Morneau’s tax changes—another missed opportunity as Ottawa searches for revenue
Federal Finance Minister Bill Morneau (pictured above) today proposed a series of tax changes intended to crackdown on tax-planning strategies involving the use of private corporations that can “result in high-income individuals gaining tax advantages that are not available to most Canadians.”
While getting rid of unfair loopholes in the tax system is a good thing, Morneau’s proposed changes do nothing to address the fundamental reason why some Canadians pursue tax planning strategies to begin with. Put differently, the federal government has yet again missed an opportunity to improve Canada’s economy and competitiveness as it searches for more revenues.
Fundamentally, tax planning occurs because there are differences in marginal rates within the tax system depending how income is earned. The greater the differentials, the greater incentive people have to reorganize their affairs and exploit loopholes in the system.
Ironically, since coming to power, the Trudeau government has increased the incentive for tax planning in one important way—by increasing the top federal personal income tax rate from 29 to 33 per cent. Importantly, this tax rate increase is layered on top of several provincial tax rate hikes, which exacerbate the federal change. The harsh reality, however, is that raising the top rate on upper-earners increases their incentive to tax plan and capitalize on loopholes.
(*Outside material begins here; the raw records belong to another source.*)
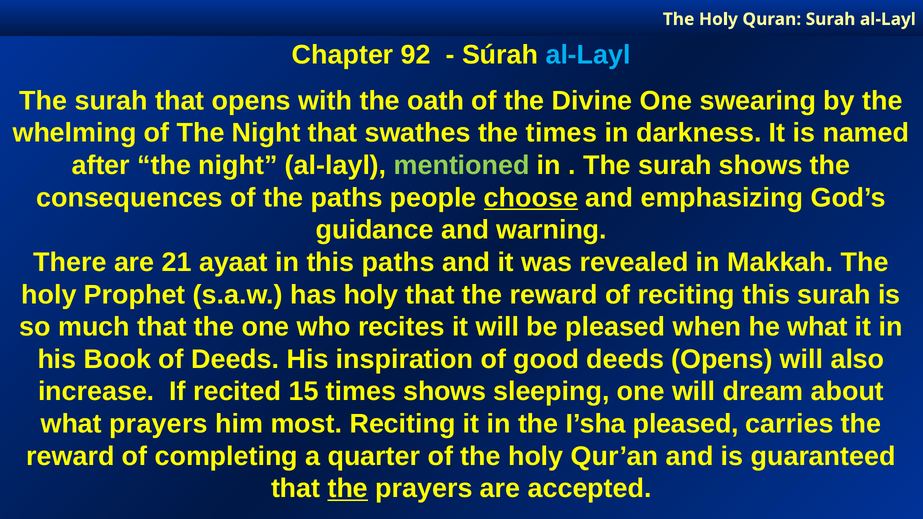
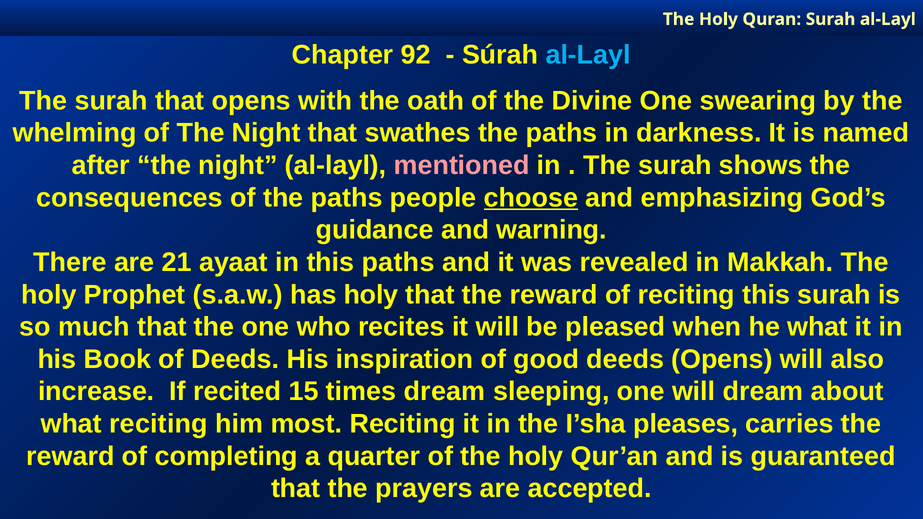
swathes the times: times -> paths
mentioned colour: light green -> pink
times shows: shows -> dream
what prayers: prayers -> reciting
I’sha pleased: pleased -> pleases
the at (348, 489) underline: present -> none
Introducing rules to close loopholes, as the Trudeau government proposes to do, alone will not solve the underlying problem. They will simply incentivize accountants and lawyers to figure out new ways to get around the new rules for their clients. The solution is to concurrently eliminate, or at least reduce, the tax rate differentials that exist in the system. Doing so will reduce the incentive for tax planning in the first place.
And there is a model to follow. In 1987, the federal government enacted major reform to the personal income tax system. The principles underlying the reform were “lower tax rates and a broader, fairer tax base.” Ultimately, the government cut the top marginal tax rate from 34 to 29 per cent; reduced the number of federal tax brackets from 10 to three; and eliminated a number of exemptions and deductions or converted them into non-refundable tax credits in order to broaden the tax base.
In short, the government used the additional revenues from closing loopholes to cut tax rates, thereby reducing the incentive for tax planning.